The data:
********

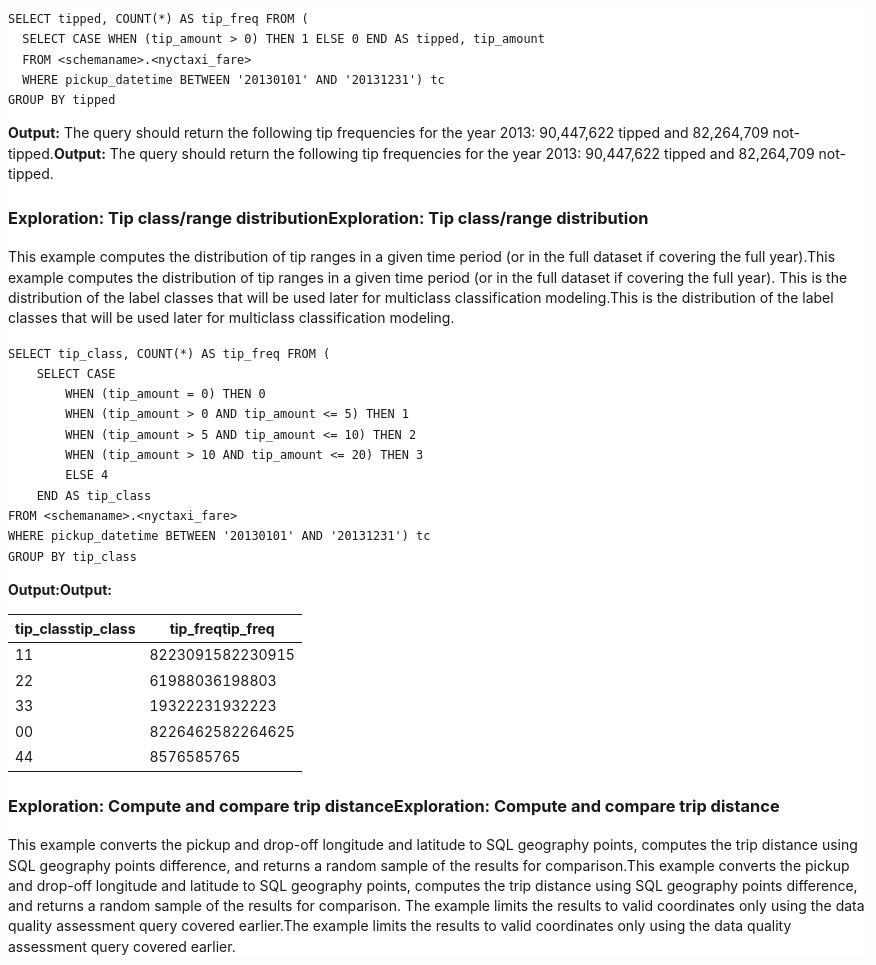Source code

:     SELECT tipped, COUNT(*) AS tip_freq FROM (
      SELECT CASE WHEN (tip_amount > 0) THEN 1 ELSE 0 END AS tipped, tip_amount
      FROM <schemaname>.<nyctaxi_fare>
      WHERE pickup_datetime BETWEEN '20130101' AND '20131231') tc
    GROUP BY tipped

<span data-ttu-id="86de4-230">**Output:** The query should return the following tip frequencies for the year 2013: 90,447,622 tipped and 82,264,709 not-tipped.</span><span class="sxs-lookup"><span data-stu-id="86de4-230">**Output:** The query should return the following tip frequencies for the year 2013: 90,447,622 tipped and 82,264,709 not-tipped.</span></span>

### <a name="exploration-tip-classrange-distribution"></a><span data-ttu-id="86de4-231">Exploration: Tip class/range distribution</span><span class="sxs-lookup"><span data-stu-id="86de4-231">Exploration: Tip class/range distribution</span></span>
<span data-ttu-id="86de4-232">This example computes the distribution of tip ranges in a given time period (or in the full dataset if covering the full year).</span><span class="sxs-lookup"><span data-stu-id="86de4-232">This example computes the distribution of tip ranges in a given time period (or in the full dataset if covering the full year).</span></span> <span data-ttu-id="86de4-233">This is the distribution of the label classes that will be used later for multiclass classification modeling.</span><span class="sxs-lookup"><span data-stu-id="86de4-233">This is the distribution of the label classes that will be used later for multiclass classification modeling.</span></span>

    SELECT tip_class, COUNT(*) AS tip_freq FROM (
        SELECT CASE
            WHEN (tip_amount = 0) THEN 0
            WHEN (tip_amount > 0 AND tip_amount <= 5) THEN 1
            WHEN (tip_amount > 5 AND tip_amount <= 10) THEN 2
            WHEN (tip_amount > 10 AND tip_amount <= 20) THEN 3
            ELSE 4
        END AS tip_class
    FROM <schemaname>.<nyctaxi_fare>
    WHERE pickup_datetime BETWEEN '20130101' AND '20131231') tc
    GROUP BY tip_class

<span data-ttu-id="86de4-234">**Output:**</span><span class="sxs-lookup"><span data-stu-id="86de4-234">**Output:**</span></span>

| <span data-ttu-id="86de4-235">tip_class</span><span class="sxs-lookup"><span data-stu-id="86de4-235">tip_class</span></span> | <span data-ttu-id="86de4-236">tip_freq</span><span class="sxs-lookup"><span data-stu-id="86de4-236">tip_freq</span></span> |
| --- | --- |
| <span data-ttu-id="86de4-237">1</span><span class="sxs-lookup"><span data-stu-id="86de4-237">1</span></span> |<span data-ttu-id="86de4-238">82230915</span><span class="sxs-lookup"><span data-stu-id="86de4-238">82230915</span></span> |
| <span data-ttu-id="86de4-239">2</span><span class="sxs-lookup"><span data-stu-id="86de4-239">2</span></span> |<span data-ttu-id="86de4-240">6198803</span><span class="sxs-lookup"><span data-stu-id="86de4-240">6198803</span></span> |
| <span data-ttu-id="86de4-241">3</span><span class="sxs-lookup"><span data-stu-id="86de4-241">3</span></span> |<span data-ttu-id="86de4-242">1932223</span><span class="sxs-lookup"><span data-stu-id="86de4-242">1932223</span></span> |
| <span data-ttu-id="86de4-243">0</span><span class="sxs-lookup"><span data-stu-id="86de4-243">0</span></span> |<span data-ttu-id="86de4-244">82264625</span><span class="sxs-lookup"><span data-stu-id="86de4-244">82264625</span></span> |
| <span data-ttu-id="86de4-245">4</span><span class="sxs-lookup"><span data-stu-id="86de4-245">4</span></span> |<span data-ttu-id="86de4-246">85765</span><span class="sxs-lookup"><span data-stu-id="86de4-246">85765</span></span> |

### <a name="exploration-compute-and-compare-trip-distance"></a><span data-ttu-id="86de4-247">Exploration: Compute and compare trip distance</span><span class="sxs-lookup"><span data-stu-id="86de4-247">Exploration: Compute and compare trip distance</span></span>
<span data-ttu-id="86de4-248">This example converts the pickup and drop-off longitude and latitude to SQL geography points, computes the trip distance using SQL geography points difference, and returns a random sample of the results for comparison.</span><span class="sxs-lookup"><span data-stu-id="86de4-248">This example converts the pickup and drop-off longitude and latitude to SQL geography points, computes the trip distance using SQL geography points difference, and returns a random sample of the results for comparison.</span></span> <span data-ttu-id="86de4-249">The example limits the results to valid coordinates only using the data quality assessment query covered earlier.</span><span class="sxs-lookup"><span data-stu-id="86de4-249">The example limits the results to valid coordinates only using the data quality assessment query covered earlier.</span></span>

********

Starting at the first line of the material above and ending with the line that contains "GROUP BY tipped", reproduce every line exactly, and leave out the pictures.

Source code

:     SELECT tipped, COUNT(*) AS tip_freq FROM (
      SELECT CASE WHEN (tip_amount > 0) THEN 1 ELSE 0 END AS tipped, tip_amount
      FROM <schemaname>.<nyctaxi_fare>
      WHERE pickup_datetime BETWEEN '20130101' AND '20131231') tc
    GROUP BY tipped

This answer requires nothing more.